- _PROMPT 1_: Reproduce the stretch of the blog post on young adults returning to their parents' homes from "- More of the" through "decreasing the chances.", word for word.

- _PROVIDED PASSAGE_:
(begin)

April 11, 2016 by middleearthnj
Almost every parent has the same goal: raise their child to become a successful adult. And generally, their definition of a successful adult does not mean that they all still live together under one roof. The situation of children who move out of their parents’ home at 18, only to return a few years later, has become so common, the media has dubbed them “boomerang kids.”
Over the last few decades, there has been a steady rise in young adults moving back in with their parents. According to a Pew Research Center survey, a whopping 36% of young adults, age 18 to 31, were living in their parents’ homes in 2012. The increase has occurred among both high-school and college graduates, and has continued even though the economy has improved and young adults are earning more and experiencing a lower unemployment rate than they did a few years ago.
Experts believe the reasons for this increase are:
- Many of these young adults have gotten themselves over their heads in debt, whether it’s student loans or credit cards.
- Many of these young adults were never taught to take care of themselves. It has become more common for parents to try to “do everything” for their children, which has created a generation of students who don’t have the basic independent living skills and/or motivation to be on their own.
- More of the young adult population is not getting married, and it’s much easier to move in with your parents as a single person, than as a married couple.
Regardless of the reason, if you are a parent who doesn’t want your adult child to come back to live under your roof, then our blog will offer you a few ideas for decreasing the chances.
Teach Money Management
One of the best ways to ensure your teen’s future independence is to instill the skills of managing money. Giving your teen the opportunity to earn their own money, create a budget, and practice buying their own clothing and entertainment will help them to understand the concepts and learn from mistakes that are minor at this young age. You might even want to try giving your teen the opportunity to plan the next family vacation with a budget limit. The biggest reason teens move back home is due to financial problems, so teach them how to avoid those.
For more information on teaching money management skills to your teen, read our previous blogs: Money Management for Teens and Common Money Mistakes Teens Make and How to Avoid Them.

(end)

- _DATA TO USE_:
(begin)

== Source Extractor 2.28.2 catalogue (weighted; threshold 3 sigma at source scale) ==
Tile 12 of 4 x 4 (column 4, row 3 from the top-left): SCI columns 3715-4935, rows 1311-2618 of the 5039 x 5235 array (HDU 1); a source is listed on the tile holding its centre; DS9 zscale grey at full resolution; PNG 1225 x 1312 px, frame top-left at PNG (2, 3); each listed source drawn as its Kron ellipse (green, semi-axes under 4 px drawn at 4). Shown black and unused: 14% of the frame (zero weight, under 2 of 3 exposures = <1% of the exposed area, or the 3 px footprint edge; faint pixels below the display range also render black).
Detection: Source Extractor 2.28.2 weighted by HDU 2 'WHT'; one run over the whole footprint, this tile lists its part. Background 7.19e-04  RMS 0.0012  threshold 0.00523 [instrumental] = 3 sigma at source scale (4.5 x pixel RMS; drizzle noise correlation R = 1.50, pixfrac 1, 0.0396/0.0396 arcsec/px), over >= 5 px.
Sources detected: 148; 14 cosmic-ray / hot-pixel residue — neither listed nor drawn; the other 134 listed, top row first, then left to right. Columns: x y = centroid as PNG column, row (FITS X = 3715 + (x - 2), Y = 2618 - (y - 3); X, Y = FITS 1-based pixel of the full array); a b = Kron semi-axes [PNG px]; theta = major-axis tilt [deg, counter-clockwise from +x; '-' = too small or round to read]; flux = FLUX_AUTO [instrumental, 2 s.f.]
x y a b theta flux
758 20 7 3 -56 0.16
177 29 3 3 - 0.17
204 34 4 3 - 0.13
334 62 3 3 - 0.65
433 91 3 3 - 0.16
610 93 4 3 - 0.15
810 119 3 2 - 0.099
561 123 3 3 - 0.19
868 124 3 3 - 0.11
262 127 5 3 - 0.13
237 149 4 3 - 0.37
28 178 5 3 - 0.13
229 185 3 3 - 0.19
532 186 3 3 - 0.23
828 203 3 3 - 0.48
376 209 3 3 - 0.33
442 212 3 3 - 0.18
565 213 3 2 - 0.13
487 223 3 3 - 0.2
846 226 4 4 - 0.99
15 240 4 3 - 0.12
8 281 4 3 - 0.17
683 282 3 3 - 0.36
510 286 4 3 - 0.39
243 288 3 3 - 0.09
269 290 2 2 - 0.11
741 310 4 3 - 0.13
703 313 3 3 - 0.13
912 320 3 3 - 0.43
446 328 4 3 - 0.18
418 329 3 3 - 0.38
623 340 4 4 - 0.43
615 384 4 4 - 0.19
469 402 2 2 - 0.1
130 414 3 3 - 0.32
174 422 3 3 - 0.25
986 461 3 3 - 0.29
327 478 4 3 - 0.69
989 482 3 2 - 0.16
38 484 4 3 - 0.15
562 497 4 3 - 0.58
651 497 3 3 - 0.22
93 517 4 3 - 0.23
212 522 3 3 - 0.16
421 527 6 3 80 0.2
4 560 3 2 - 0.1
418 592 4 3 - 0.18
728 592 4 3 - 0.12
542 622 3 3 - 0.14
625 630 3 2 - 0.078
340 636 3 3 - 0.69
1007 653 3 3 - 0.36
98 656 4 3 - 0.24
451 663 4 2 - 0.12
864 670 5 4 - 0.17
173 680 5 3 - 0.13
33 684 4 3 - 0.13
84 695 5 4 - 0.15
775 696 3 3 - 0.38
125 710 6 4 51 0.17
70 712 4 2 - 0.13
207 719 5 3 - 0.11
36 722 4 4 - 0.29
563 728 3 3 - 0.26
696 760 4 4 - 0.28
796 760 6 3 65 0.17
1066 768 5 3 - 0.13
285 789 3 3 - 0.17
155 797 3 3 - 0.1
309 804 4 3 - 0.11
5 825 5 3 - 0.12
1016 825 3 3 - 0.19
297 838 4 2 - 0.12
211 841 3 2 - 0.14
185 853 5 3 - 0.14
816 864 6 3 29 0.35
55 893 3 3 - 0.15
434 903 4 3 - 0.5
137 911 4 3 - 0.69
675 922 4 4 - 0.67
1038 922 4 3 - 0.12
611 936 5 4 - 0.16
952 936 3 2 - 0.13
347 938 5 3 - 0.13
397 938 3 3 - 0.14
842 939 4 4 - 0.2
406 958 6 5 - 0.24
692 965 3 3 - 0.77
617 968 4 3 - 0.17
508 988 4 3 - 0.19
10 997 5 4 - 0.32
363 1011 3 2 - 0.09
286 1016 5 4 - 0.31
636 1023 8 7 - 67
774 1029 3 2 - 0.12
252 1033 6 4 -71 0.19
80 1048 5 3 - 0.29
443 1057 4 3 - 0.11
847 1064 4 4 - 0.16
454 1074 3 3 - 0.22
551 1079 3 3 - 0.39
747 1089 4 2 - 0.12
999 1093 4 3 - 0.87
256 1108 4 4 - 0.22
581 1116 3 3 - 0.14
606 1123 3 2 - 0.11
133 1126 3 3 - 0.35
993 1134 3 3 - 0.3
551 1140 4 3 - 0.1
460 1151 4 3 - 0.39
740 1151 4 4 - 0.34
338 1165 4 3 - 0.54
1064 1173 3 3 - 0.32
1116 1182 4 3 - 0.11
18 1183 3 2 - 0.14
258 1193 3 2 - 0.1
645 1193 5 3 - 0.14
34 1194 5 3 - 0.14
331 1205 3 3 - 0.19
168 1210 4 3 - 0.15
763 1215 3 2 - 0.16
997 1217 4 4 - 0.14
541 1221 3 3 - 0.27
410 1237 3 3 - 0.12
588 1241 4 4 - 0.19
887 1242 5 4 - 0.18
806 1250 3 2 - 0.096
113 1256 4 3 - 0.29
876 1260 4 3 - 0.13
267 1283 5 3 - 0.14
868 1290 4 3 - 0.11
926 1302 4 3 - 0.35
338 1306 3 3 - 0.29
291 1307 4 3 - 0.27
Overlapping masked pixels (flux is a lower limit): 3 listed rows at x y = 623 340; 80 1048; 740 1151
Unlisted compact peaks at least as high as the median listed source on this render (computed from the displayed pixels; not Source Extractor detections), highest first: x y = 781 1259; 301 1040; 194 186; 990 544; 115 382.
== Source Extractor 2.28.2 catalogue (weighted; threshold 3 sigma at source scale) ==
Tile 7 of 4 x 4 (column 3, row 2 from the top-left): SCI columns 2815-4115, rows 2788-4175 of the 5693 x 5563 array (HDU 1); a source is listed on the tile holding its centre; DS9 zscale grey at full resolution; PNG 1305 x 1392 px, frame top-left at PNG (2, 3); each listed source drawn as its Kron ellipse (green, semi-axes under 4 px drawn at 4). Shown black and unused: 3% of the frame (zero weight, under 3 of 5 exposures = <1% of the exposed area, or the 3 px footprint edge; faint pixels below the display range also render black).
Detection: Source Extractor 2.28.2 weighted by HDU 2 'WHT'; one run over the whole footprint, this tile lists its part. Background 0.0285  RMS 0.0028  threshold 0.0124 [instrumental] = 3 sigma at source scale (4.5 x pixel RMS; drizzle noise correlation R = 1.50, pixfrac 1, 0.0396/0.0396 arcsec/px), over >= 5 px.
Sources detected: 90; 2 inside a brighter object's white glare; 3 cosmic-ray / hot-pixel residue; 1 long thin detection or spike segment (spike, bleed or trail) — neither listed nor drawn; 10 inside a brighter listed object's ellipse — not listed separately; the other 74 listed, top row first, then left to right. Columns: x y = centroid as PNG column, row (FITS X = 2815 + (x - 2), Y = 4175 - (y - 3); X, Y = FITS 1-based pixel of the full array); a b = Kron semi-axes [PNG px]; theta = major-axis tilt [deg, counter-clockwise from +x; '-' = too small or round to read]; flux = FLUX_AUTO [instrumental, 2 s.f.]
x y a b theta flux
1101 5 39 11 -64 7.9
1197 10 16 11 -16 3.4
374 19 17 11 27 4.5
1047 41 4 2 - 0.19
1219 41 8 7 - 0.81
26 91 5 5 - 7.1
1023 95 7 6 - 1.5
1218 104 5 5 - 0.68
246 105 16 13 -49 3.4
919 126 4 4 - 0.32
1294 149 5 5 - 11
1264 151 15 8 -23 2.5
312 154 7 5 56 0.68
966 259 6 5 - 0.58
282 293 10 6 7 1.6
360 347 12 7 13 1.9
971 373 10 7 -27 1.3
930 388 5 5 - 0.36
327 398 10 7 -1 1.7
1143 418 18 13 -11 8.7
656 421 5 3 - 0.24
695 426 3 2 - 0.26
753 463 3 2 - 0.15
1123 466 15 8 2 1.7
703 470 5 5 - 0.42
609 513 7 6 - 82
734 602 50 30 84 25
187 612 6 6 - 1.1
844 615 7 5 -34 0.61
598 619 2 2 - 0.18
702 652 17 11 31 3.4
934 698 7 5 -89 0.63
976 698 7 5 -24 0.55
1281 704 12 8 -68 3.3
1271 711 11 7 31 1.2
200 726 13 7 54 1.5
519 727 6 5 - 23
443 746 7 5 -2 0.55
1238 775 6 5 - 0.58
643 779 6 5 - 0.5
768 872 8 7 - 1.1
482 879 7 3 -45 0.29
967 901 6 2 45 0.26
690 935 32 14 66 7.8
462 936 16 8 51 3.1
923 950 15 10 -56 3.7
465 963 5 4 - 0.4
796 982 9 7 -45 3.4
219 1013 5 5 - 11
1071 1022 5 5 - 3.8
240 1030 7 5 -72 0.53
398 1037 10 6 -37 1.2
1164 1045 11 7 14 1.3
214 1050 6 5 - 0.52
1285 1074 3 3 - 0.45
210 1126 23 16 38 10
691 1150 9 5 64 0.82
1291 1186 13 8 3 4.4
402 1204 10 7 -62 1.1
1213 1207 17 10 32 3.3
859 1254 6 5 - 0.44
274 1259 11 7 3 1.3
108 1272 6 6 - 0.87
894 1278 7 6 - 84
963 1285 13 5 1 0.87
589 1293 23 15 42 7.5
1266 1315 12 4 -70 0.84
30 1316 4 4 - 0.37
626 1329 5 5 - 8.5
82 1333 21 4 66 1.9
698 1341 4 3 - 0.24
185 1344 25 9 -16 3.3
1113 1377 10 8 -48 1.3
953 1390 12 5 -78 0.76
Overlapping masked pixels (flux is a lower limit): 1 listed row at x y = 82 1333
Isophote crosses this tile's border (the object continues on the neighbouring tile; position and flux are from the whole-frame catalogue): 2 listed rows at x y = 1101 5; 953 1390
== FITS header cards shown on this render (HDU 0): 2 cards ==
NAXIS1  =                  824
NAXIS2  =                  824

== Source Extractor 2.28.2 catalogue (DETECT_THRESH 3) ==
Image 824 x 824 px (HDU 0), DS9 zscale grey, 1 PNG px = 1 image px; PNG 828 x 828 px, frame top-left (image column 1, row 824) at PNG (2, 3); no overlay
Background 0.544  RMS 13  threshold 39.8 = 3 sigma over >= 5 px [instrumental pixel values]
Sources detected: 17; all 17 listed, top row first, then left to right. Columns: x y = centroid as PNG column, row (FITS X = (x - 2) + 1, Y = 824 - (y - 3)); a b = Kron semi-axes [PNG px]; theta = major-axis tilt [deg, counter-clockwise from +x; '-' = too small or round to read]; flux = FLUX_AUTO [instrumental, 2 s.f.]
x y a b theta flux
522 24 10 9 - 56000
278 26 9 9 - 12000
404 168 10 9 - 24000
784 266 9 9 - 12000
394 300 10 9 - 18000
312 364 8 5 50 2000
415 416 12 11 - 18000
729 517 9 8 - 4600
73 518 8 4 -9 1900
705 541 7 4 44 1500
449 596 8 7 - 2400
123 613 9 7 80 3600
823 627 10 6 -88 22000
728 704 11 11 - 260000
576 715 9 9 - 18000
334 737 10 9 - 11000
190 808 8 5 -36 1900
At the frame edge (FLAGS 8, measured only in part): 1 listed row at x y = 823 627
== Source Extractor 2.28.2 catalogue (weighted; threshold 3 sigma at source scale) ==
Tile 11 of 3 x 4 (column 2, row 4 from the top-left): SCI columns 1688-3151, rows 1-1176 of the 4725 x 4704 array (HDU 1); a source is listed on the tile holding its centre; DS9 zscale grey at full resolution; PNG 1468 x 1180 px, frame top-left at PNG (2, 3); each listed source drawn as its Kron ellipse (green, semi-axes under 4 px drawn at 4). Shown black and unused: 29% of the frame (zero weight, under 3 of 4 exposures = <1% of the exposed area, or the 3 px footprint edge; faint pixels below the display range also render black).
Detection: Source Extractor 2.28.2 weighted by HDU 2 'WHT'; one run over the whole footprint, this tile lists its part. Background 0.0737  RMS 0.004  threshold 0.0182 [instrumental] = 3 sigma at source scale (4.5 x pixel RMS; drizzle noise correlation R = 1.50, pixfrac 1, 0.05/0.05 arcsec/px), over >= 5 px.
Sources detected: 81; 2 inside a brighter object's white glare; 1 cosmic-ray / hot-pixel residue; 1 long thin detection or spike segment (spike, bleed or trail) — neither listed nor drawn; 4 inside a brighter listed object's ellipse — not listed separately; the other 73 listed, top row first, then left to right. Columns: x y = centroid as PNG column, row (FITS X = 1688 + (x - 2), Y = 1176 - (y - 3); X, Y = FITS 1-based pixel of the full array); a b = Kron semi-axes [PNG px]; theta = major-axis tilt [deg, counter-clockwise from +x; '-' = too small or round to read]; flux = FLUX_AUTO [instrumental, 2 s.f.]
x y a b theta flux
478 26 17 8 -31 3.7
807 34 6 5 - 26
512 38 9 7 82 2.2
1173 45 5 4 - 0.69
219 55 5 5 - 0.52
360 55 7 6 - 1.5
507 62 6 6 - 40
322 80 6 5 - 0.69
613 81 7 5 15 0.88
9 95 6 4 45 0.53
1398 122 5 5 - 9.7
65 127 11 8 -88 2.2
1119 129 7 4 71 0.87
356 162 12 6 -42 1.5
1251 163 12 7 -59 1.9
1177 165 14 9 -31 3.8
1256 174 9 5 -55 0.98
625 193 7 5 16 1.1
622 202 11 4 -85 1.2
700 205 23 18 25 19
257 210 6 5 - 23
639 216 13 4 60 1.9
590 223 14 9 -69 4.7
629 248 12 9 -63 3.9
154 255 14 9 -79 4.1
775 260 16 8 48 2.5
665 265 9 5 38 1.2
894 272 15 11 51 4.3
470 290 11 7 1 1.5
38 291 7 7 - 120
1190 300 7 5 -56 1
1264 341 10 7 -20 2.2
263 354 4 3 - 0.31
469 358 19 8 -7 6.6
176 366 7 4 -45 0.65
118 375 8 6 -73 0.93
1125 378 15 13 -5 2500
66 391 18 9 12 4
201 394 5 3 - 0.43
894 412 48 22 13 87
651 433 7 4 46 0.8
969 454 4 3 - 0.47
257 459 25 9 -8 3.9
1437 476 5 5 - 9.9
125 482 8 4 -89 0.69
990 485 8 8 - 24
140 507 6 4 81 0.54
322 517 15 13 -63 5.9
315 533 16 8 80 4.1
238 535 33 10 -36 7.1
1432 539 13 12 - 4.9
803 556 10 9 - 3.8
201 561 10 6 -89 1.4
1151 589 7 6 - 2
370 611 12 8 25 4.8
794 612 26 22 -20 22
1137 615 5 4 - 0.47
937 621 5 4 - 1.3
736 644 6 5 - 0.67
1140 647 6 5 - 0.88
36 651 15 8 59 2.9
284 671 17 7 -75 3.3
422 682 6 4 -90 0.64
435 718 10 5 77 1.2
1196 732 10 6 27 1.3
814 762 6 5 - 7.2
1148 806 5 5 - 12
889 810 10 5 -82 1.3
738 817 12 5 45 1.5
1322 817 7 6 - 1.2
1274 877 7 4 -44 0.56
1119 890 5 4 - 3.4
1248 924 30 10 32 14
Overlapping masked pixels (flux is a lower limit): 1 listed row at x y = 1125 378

(end)

- _PROMPT 2_: Output the lines in the entries from the one containing "2.28.2 catalogue (DETECT_THRESH" through the one containing "[instrumental pixel values]" as a JSON list of strings, one string per line, leaving out blank lines.

- _EXPECTED OUTPUT 1_:
- More of the young adult population is not getting married, and it’s much easier to move in with your parents as a single person, than as a married couple.
Regardless of the reason, if you are a parent who doesn’t want your adult child to come back to live under your roof, then our blog will offer you a few ideas for decreasing the chances.

- _EXPECTED OUTPUT 2_:
[
  "== Source Extractor 2.28.2 catalogue (DETECT_THRESH 3) ==",
  "Image 824 x 824 px (HDU 0), DS9 zscale grey, 1 PNG px = 1 image px; PNG 828 x 828 px, frame top-left (image column 1, row 824) at PNG (2, 3); no overlay",
  "Background 0.544  RMS 13  threshold 39.8 = 3 sigma over >= 5 px [instrumental pixel values]"
]